INFORMATION:
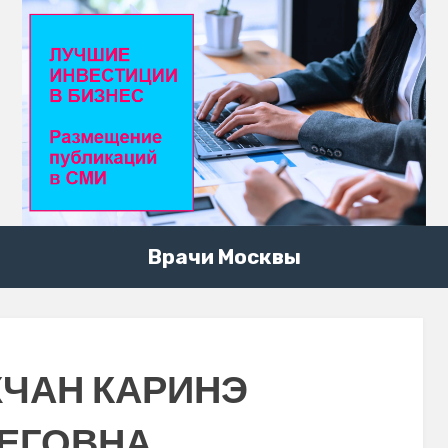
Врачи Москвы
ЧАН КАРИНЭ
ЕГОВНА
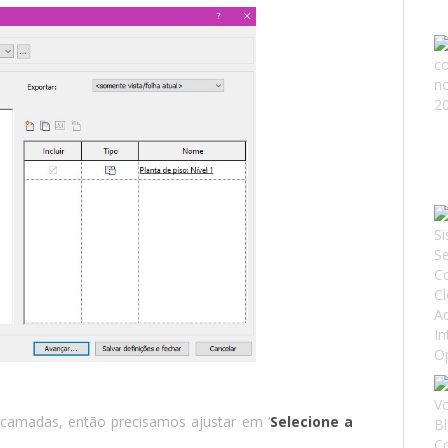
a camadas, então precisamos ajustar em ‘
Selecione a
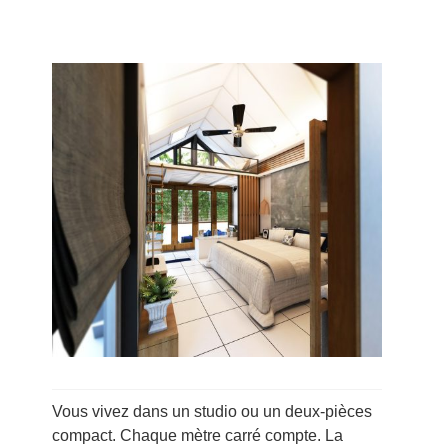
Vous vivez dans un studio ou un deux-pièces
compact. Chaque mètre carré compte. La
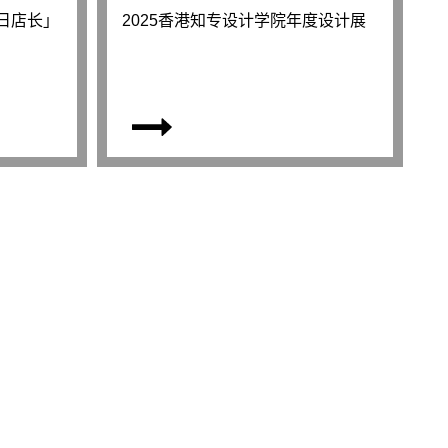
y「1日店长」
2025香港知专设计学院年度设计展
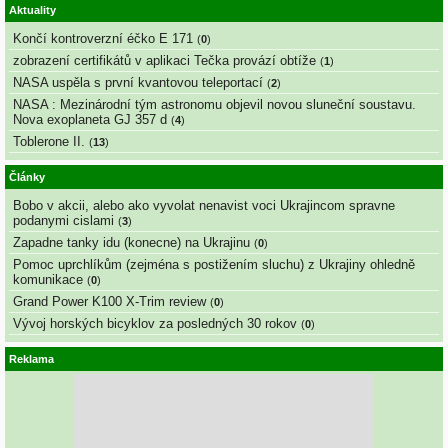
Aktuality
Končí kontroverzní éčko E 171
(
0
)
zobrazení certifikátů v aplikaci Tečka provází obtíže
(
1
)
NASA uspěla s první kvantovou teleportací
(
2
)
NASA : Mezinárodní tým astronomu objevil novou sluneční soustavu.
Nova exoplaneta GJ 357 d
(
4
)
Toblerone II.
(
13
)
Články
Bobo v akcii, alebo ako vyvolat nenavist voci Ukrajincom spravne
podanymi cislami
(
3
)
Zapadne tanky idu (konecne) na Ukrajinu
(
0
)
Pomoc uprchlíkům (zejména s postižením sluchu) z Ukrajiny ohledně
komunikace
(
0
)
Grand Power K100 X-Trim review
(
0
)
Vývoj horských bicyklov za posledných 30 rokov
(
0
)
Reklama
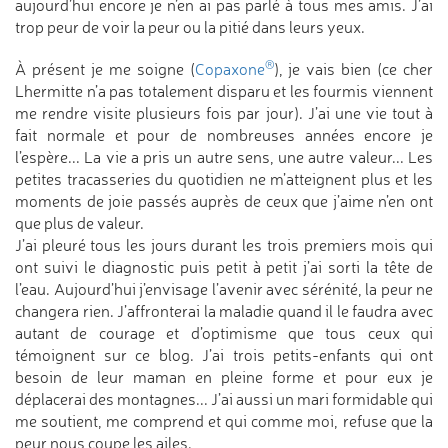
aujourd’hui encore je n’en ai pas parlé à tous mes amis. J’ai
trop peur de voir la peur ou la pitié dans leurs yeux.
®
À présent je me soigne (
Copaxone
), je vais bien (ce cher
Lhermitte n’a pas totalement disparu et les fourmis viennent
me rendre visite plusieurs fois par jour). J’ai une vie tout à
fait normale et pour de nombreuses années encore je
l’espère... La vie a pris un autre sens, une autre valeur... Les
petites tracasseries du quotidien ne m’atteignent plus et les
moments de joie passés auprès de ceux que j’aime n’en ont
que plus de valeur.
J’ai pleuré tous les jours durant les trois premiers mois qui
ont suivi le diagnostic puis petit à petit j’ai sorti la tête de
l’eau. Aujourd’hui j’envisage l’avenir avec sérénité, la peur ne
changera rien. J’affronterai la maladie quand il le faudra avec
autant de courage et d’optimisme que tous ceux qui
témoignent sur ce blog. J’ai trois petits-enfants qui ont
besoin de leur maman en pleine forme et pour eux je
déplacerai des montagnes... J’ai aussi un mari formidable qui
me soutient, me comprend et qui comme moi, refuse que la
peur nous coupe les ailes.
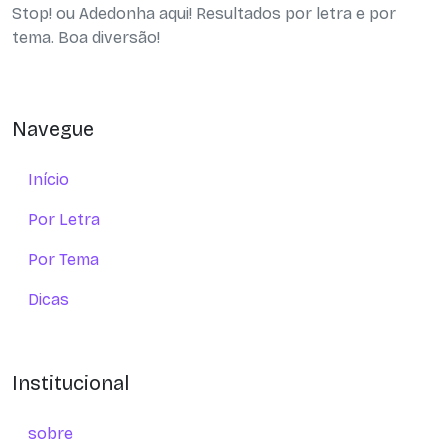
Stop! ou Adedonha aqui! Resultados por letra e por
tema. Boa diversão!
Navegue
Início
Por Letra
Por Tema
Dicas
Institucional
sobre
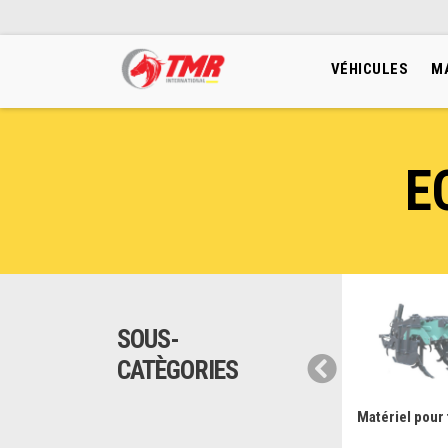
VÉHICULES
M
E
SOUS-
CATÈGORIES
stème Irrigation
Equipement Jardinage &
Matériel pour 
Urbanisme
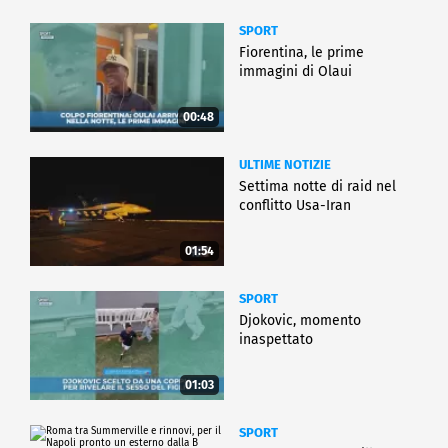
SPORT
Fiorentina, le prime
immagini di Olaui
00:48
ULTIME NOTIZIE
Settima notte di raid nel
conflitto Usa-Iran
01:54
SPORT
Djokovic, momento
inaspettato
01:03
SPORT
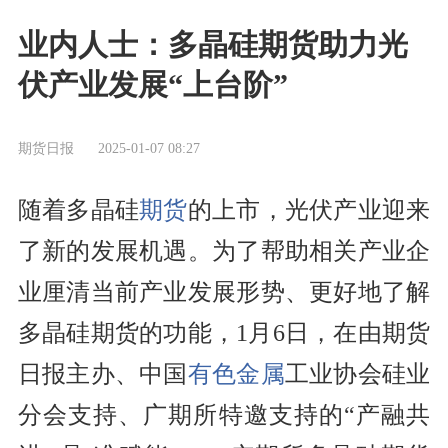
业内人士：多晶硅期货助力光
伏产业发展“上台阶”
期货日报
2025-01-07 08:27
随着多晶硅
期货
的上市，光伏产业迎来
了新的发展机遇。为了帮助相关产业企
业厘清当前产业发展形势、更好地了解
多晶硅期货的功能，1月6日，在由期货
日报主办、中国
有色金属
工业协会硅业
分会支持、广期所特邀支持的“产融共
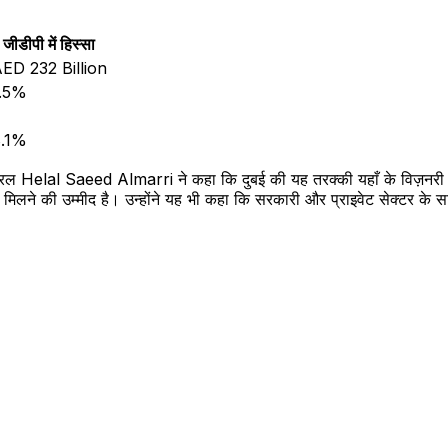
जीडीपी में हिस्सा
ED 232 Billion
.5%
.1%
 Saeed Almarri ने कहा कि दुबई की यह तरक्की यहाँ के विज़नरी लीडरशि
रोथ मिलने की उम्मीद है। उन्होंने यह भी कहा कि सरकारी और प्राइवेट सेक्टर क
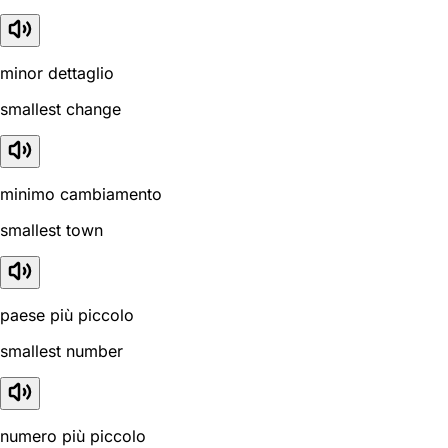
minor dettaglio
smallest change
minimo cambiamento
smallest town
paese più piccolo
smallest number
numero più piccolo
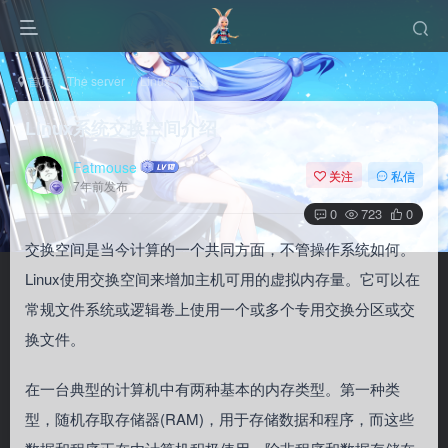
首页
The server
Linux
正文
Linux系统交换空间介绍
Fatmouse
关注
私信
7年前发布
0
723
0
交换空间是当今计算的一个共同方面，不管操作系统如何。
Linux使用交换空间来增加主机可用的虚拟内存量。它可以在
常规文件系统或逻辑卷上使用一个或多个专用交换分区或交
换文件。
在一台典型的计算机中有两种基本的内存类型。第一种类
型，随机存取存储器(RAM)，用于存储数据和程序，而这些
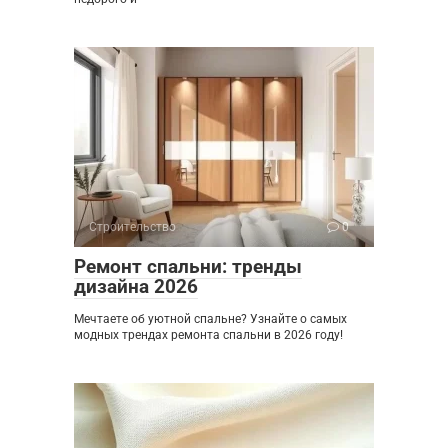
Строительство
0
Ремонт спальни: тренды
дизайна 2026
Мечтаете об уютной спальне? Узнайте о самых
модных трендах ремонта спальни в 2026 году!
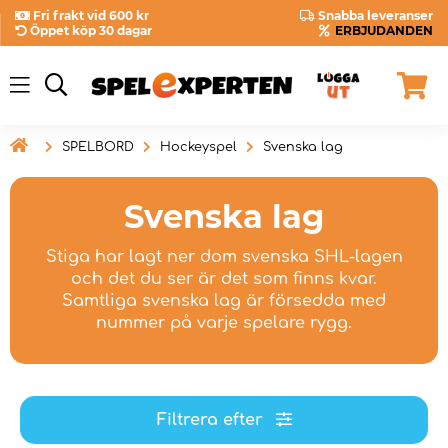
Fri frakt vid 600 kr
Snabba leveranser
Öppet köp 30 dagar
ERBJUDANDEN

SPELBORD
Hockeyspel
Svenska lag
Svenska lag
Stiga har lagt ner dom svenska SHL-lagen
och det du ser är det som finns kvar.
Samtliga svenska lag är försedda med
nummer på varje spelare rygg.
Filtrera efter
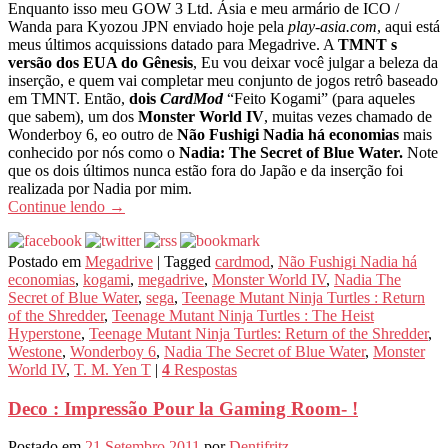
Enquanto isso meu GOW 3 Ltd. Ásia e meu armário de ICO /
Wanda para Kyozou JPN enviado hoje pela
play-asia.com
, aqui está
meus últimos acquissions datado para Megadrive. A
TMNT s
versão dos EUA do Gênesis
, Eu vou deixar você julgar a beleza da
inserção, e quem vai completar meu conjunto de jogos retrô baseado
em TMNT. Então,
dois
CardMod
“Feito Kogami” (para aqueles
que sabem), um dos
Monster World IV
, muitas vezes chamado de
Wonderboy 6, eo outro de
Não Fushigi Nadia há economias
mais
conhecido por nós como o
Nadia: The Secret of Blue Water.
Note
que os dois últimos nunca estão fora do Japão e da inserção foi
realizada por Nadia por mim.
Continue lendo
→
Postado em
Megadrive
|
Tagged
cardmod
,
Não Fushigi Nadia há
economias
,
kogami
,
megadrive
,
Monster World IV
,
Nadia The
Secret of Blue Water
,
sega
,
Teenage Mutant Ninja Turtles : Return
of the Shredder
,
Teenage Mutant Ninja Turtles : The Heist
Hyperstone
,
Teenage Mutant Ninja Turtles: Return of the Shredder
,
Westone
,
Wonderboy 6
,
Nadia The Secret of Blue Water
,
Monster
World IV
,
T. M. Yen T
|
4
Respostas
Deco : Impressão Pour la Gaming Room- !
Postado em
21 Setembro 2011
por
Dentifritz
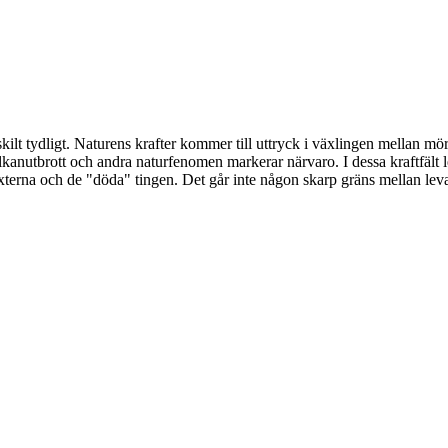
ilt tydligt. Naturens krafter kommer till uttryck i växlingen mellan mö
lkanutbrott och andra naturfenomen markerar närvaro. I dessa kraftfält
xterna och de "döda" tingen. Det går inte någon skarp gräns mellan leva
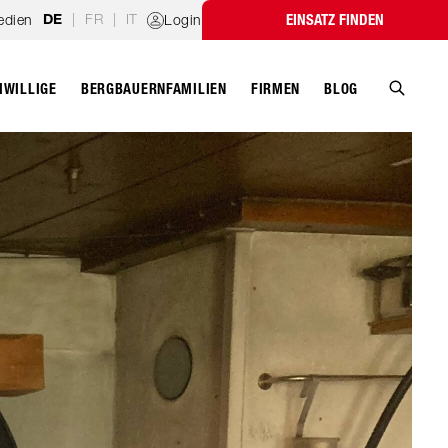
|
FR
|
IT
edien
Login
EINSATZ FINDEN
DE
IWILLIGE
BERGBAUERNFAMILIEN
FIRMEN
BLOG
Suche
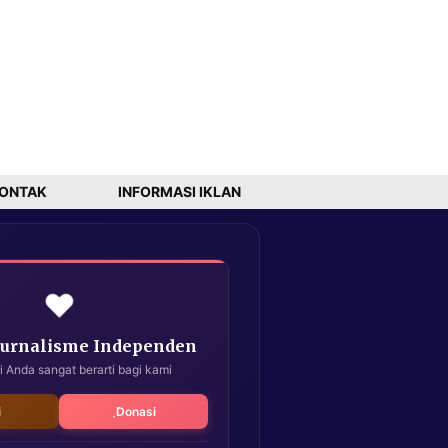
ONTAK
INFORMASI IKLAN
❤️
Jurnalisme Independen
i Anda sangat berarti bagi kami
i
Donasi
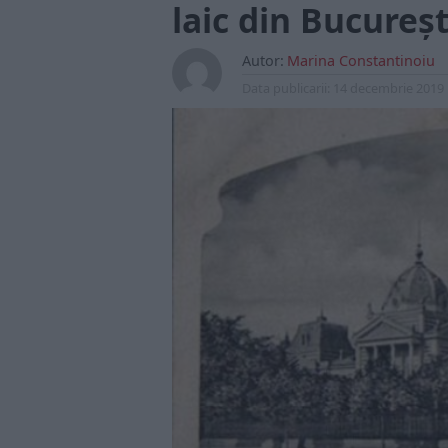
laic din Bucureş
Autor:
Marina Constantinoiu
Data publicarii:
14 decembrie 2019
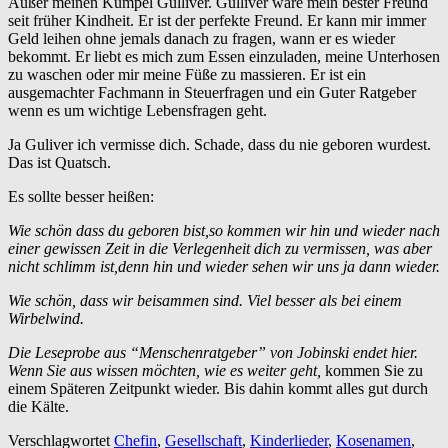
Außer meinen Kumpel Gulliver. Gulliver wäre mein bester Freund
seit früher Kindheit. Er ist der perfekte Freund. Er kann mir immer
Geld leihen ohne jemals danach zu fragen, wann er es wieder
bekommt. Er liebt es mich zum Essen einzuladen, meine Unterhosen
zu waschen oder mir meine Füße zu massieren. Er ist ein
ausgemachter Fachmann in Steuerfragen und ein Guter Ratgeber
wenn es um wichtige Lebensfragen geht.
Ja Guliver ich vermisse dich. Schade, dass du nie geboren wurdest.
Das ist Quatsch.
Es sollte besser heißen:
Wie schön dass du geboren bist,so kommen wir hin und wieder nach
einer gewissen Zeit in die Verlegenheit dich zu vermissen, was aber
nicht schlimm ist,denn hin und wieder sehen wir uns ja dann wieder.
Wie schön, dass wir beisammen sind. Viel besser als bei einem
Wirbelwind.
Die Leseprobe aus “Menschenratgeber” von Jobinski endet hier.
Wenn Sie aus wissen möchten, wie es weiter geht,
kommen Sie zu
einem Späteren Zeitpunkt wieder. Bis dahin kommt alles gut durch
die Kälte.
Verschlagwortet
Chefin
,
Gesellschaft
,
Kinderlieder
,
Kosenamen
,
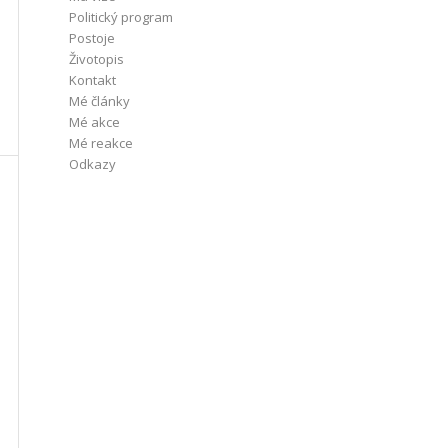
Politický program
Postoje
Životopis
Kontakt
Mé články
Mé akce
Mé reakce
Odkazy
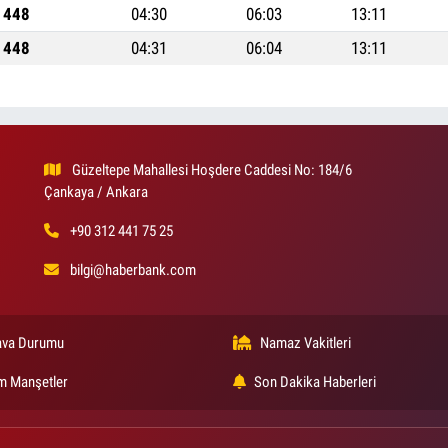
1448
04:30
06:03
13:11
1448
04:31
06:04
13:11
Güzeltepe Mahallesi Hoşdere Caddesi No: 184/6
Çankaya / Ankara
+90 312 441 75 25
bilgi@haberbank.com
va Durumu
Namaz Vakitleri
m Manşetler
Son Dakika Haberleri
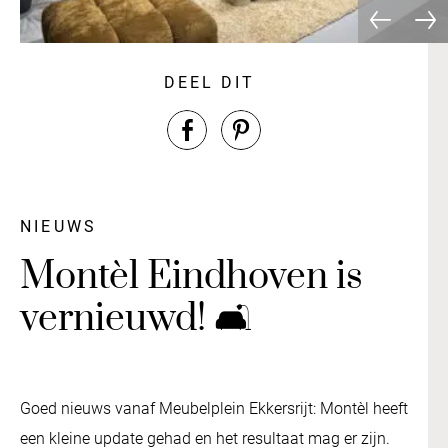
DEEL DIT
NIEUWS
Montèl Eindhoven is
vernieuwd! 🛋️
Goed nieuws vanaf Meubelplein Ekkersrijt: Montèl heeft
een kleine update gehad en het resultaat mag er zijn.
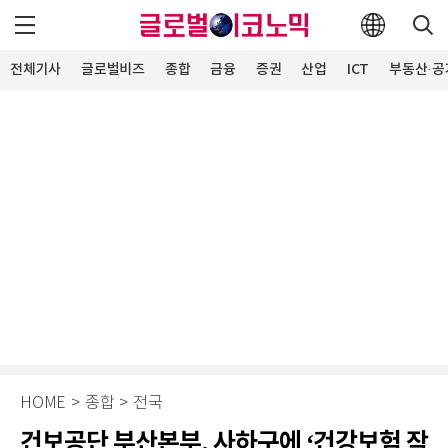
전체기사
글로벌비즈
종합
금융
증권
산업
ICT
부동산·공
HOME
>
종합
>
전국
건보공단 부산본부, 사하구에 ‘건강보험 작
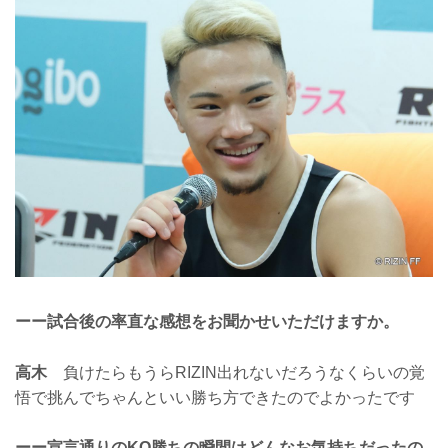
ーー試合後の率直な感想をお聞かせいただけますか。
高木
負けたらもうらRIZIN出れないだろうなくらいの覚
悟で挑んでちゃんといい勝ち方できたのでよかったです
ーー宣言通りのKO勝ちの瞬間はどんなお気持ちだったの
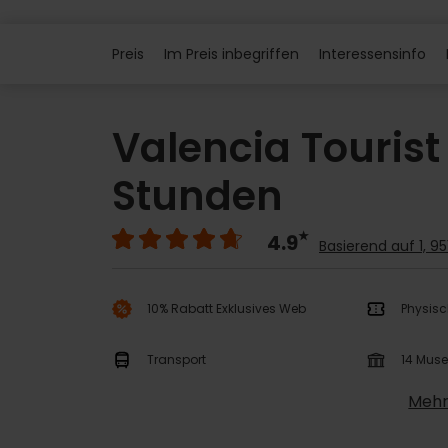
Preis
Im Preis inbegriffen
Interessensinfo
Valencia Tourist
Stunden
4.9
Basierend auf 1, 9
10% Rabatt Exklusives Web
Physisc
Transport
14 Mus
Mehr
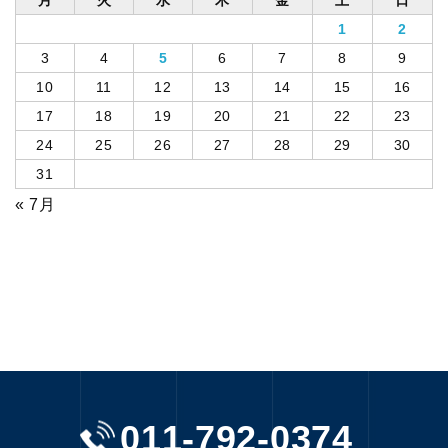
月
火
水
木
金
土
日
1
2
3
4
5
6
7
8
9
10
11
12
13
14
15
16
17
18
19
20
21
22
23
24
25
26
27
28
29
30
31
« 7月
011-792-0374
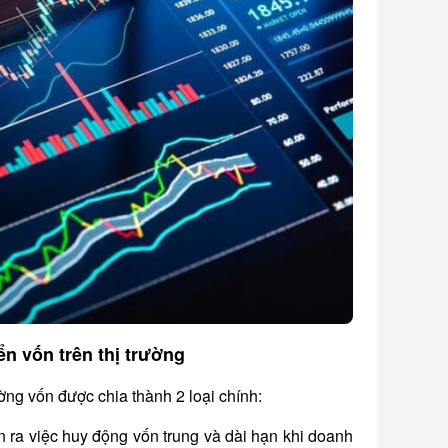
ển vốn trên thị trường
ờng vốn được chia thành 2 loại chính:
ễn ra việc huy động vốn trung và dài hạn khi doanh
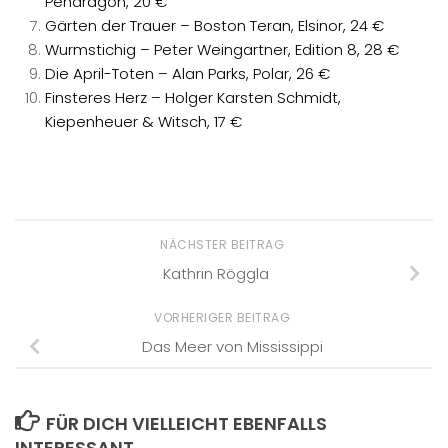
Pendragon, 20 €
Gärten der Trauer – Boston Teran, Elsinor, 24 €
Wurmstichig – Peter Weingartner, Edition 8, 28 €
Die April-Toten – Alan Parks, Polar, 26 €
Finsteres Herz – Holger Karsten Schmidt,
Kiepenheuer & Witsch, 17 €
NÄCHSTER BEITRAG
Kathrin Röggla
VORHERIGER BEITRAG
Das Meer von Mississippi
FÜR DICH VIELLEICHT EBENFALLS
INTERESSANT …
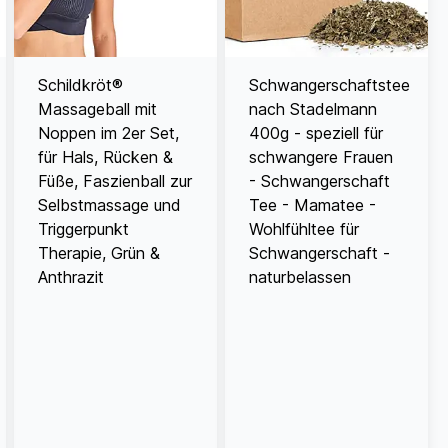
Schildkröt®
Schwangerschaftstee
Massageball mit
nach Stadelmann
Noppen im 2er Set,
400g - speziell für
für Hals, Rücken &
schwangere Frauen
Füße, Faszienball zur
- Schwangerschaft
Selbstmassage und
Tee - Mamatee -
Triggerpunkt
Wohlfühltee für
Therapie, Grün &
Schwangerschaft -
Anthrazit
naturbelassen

YOUR ASSIGNMENT: Copy out everything in the entries from the line containing "ーー試合後の率直な感想をお聞かせいただけますか。" down to the line containing "011-792-0374", both lines included. Leave the pictures out of your copy.

TASK OUTPUT:
ーー試合後の率直な感想をお聞かせいただけますか。
高木
負けたらもうらRIZIN出れないだろうなくらいの覚
悟で挑んでちゃんといい勝ち方できたのでよかったです
ーー宣言通りのKO勝ちの瞬間はどんなお気持ちだったの
Preis
Im Preis inbegriffen
Interessensinfo
Valencia Tourist
Stunden
4.9
Basierend auf 1, 9
10% Rabatt Exklusives Web
Physisc
Transport
14 Mus
Mehr
月
火
水
木
金
土
日
1
2
3
4
5
6
7
8
9
10
11
12
13
14
15
16
17
18
19
20
21
22
23
24
25
26
27
28
29
30
31
« 7月
011-792-0374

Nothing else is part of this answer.